In the latest essay in the series that began with the extraordinary piece, “Night”, that I mentioned in a previous post, Tony Judt shares his memories of 1968 and its aftermath on the NYRB blog. I particularly liked his description of the “unutterably serious” revolutionaries he came across on a visit to West Germany and their attempts to purge the Nazi past through free love:
The notion that a twenty-year-old in Western Europe might exorcise his parents’ guilt by stripping himself (and his partner) of clothes and inhibitions—metaphorically casting off the symbols of repressive tolerance—struck my empirical English leftism as somewhat suspicious. How fortunate that anti-Nazism required—indeed, was defined by—serial orgasm. But on reflection, who was I to complain? A Cambridge student whose political universe was bounded by deferential policemen and the clean conscience of a victorious, unoccupied country was perhaps ill-placed to assess other peoples’ purgative strategies.

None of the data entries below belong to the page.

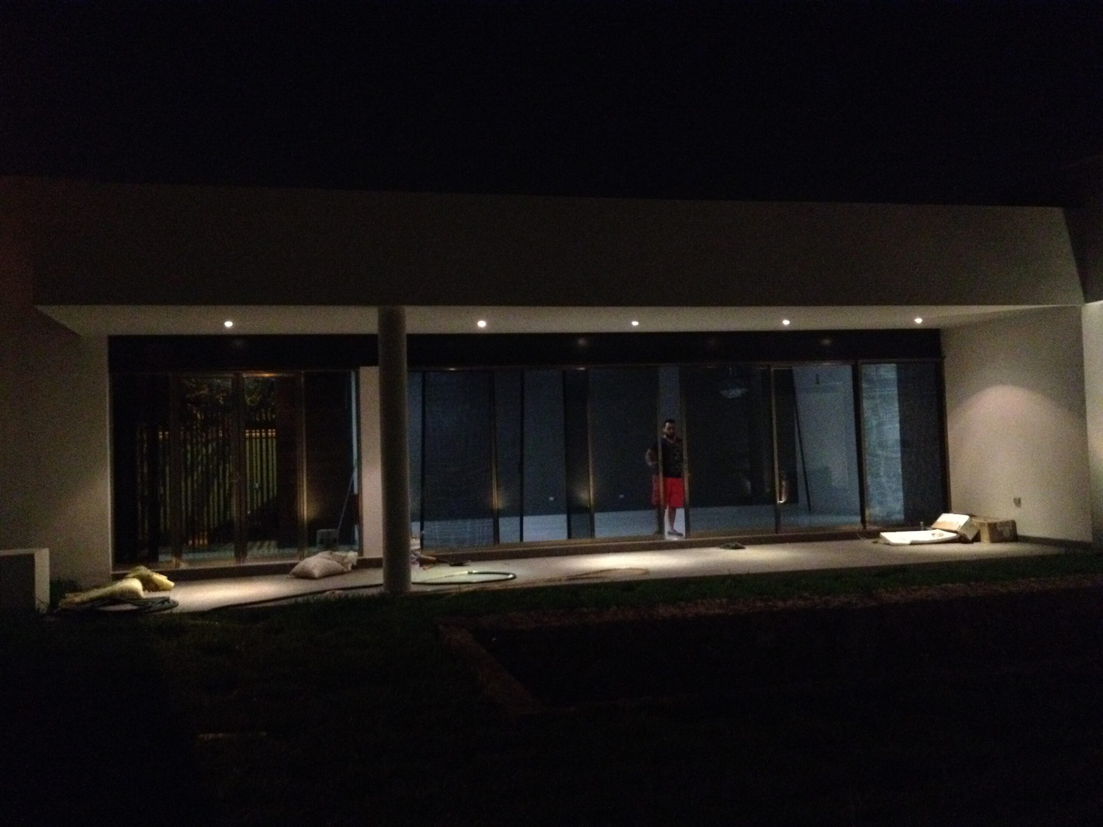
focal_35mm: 35
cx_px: 552
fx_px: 1115
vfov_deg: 40.7
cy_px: 414
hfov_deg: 52.6
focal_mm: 4.28
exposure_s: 1/15
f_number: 2.4
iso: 800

I didn’t experience 1968 first hand as Judt did – in fact, I wasn’t even born in 1968. But when I was doing research for my book on Germany’s 1968 generation, I had exactly the same sense of alienation (to use an appropriately Marxist term) from these intense revolutionaries that Judt (who is, incidentally, exactly the same age as Joschka Fischer) describes. In any case, much of what Judt writes resonates with my view of the soixante-huitards. The only point he makes that I was unsure about was the idea that the West German revolutionaries were less theoretical than their French comrades; my impression was that the student movement in the Federal Republic was more influenced by theory than its counterparts almost anywhere else.
I also liked Judt’s previous post in which he talks about his “intense sentimental education” in Israel in the sixties. He spent summers on a kibbutz and served in the Israeli army on the Golan Heights immediately after the Six-Day War. Interestingly, he says that living in Israel at that time made him “immune to the enthusiasms and seductions of the New Left” – whereas his non-Jewish comrades in Britain, France or West Germany dreamed of a socialist Utopia, he had in effect experienced one first hand. Many among the 1968 generation, Jews and non-Jews, turned against Israel in the aftermath of the Six-Day War. What makes Judt’s increasing disillusionment with the Jewish state unusual is that it was based on direct experience rather than ideology.